Question

answer the following questions about the equation below.
6x³ + 37x² - 34x + 7 = 0
(a) list all rational roots that are possible according to the rational zero theorem. choose the correct answer below.
a. ±1,±7
b. ±1,±2,±3,±6,±1/7,±2/7,±3/7,±6/7
c. ±1,±7,±1/2,±7/2,±1/3,±7/3,±1/6,±7/6
d. ±1,±2,±3,±6
(b) use synthetic division to test several possible rational roots in order to identify one actual root.
one rational root of the given equation is 6. (simplify your answer.)

Explanation:

Step1: Recall Rational Zero Theorem

The Rational Zero Theorem states that if a polynomial equation $a_nx^n + a_{n - 1}x^{n-1}+\cdots+a_1x + a_0=0$ has integer coefficients, then the possible rational zeros are of the form $\pm\frac{p}{q}$, where $p$ is a factor of the constant term $a_0$ and $q$ is a factor of the leading - coefficient $a_n$. For the equation $6x^{3}+37x^{2}-34x + 7 = 0$, $a_0 = 7$ and $a_n=6$.
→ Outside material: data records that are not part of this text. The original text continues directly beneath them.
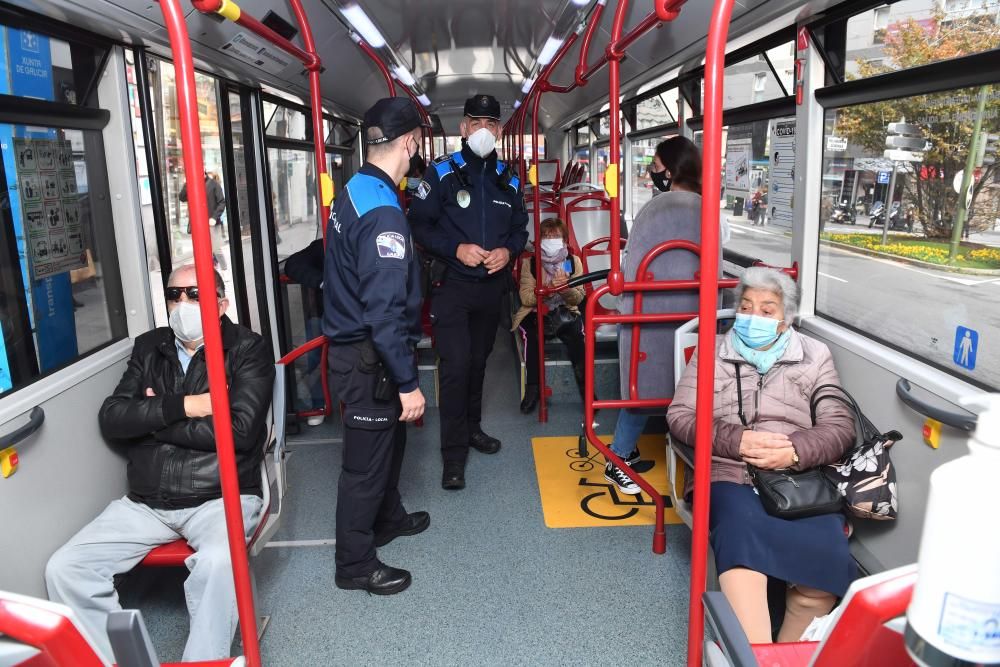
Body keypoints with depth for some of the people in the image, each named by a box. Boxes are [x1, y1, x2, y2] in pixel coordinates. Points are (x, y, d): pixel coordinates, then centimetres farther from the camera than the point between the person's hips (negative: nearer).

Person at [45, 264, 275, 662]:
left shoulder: (247, 349, -2)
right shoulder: (148, 347, 13)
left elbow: (240, 429, -14)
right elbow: (111, 419, 3)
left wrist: (153, 418, -6)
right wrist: (182, 406, -12)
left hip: (220, 497, -5)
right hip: (146, 503, 5)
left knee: (217, 561, -34)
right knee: (65, 568, -10)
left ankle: (202, 660, -15)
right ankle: (106, 659, 6)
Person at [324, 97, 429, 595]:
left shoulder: (354, 192, 7)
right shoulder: (382, 213, -24)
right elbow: (385, 311, -28)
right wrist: (407, 382, -23)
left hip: (353, 347, 10)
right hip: (369, 361, -10)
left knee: (388, 440, 25)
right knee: (366, 460, 5)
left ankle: (388, 518, 46)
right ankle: (355, 564, 22)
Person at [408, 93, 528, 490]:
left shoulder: (508, 180, 9)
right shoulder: (442, 173, -5)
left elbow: (520, 228, 15)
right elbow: (419, 224, -7)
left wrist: (508, 250, -7)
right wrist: (456, 249, -20)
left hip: (492, 285, 5)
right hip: (452, 284, -5)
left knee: (478, 361, 17)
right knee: (455, 365, -9)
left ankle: (471, 427, 36)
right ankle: (454, 453, 0)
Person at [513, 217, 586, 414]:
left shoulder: (573, 261, 3)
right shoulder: (529, 263, -2)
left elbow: (578, 298, -1)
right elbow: (526, 298, -10)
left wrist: (566, 288, -23)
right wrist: (549, 288, -25)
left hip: (564, 311, 1)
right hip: (535, 313, -1)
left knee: (575, 330, -32)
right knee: (530, 332, -34)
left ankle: (584, 384, -19)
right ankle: (532, 387, -21)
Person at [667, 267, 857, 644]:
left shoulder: (815, 356, 17)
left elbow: (840, 426, 8)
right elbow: (679, 417, 6)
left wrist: (795, 451, -13)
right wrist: (737, 441, -10)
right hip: (730, 474, -1)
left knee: (828, 556, -28)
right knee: (741, 535, -35)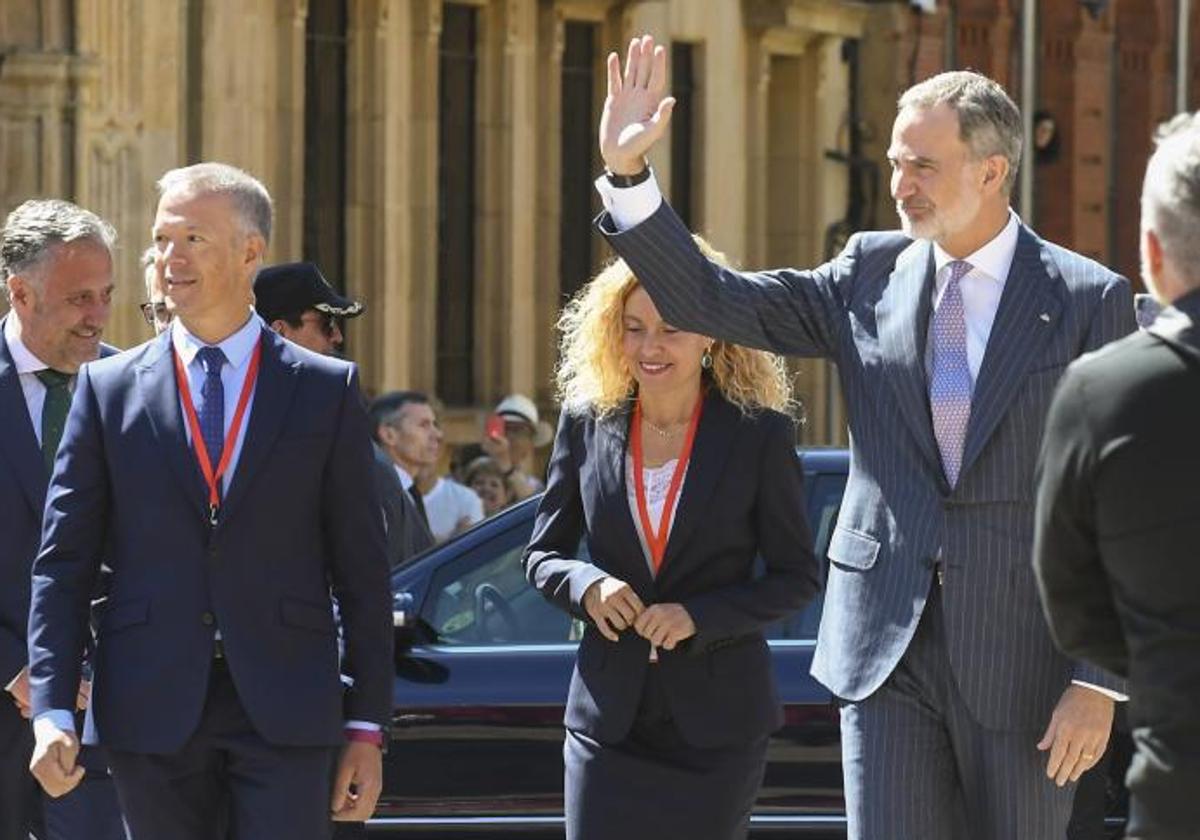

Step2: Find factors of $a_0$ and $a_n$

The factors of $a_0 = 7$ are $\pm1,\pm7$. The factors of $a_n = 6$ are $\pm1,\pm2,\pm3,\pm6$.

Step3: Form possible rational zeros

The possible rational zeros are $\pm\frac{1}{1},\pm\frac{1}{2},\pm\frac{1}{3},\pm\frac{1}{6},\pm\frac{7}{1},\pm\frac{7}{2},\pm\frac{7}{3},\pm\frac{7}{6}$, which simplifies to $\pm1,\pm7,\pm\frac{1}{2},\pm\frac{7}{2},\pm\frac{1}{3},\pm\frac{7}{3},\pm\frac{1}{6},\pm\frac{7}{6}$.

Step4: Test with synthetic division (for part b)

Let's test the possible rational roots using synthetic division. If we test $x = \frac{1}{2}$:
Set up the synthetic - division with the coefficients $6,37,-34,7$.
Bring down the first coefficient $6$:
Multiply $\frac{1}{2}\times6 = 3$, add to the second coefficient: $37 + 3=40$.
Multiply $\frac{1}{2}\times40 = 20$, add to the third coefficient: $-34 + 20=-14$.
Multiply $\frac{1}{2}\times(-14)=-7$, add to the fourth coefficient: $7+( - 7)=0$.
Since the remainder is $0$, $x=\frac{1}{2}$ is a root.

Answer:

(a) C. $\pm1,\pm7,\pm\frac{1}{2},\pm\frac{7}{2},\pm\frac{1}{3},\pm\frac{7}{3},\pm\frac{1}{6},\pm\frac{7}{6}$
(b) $\frac{1}{2}$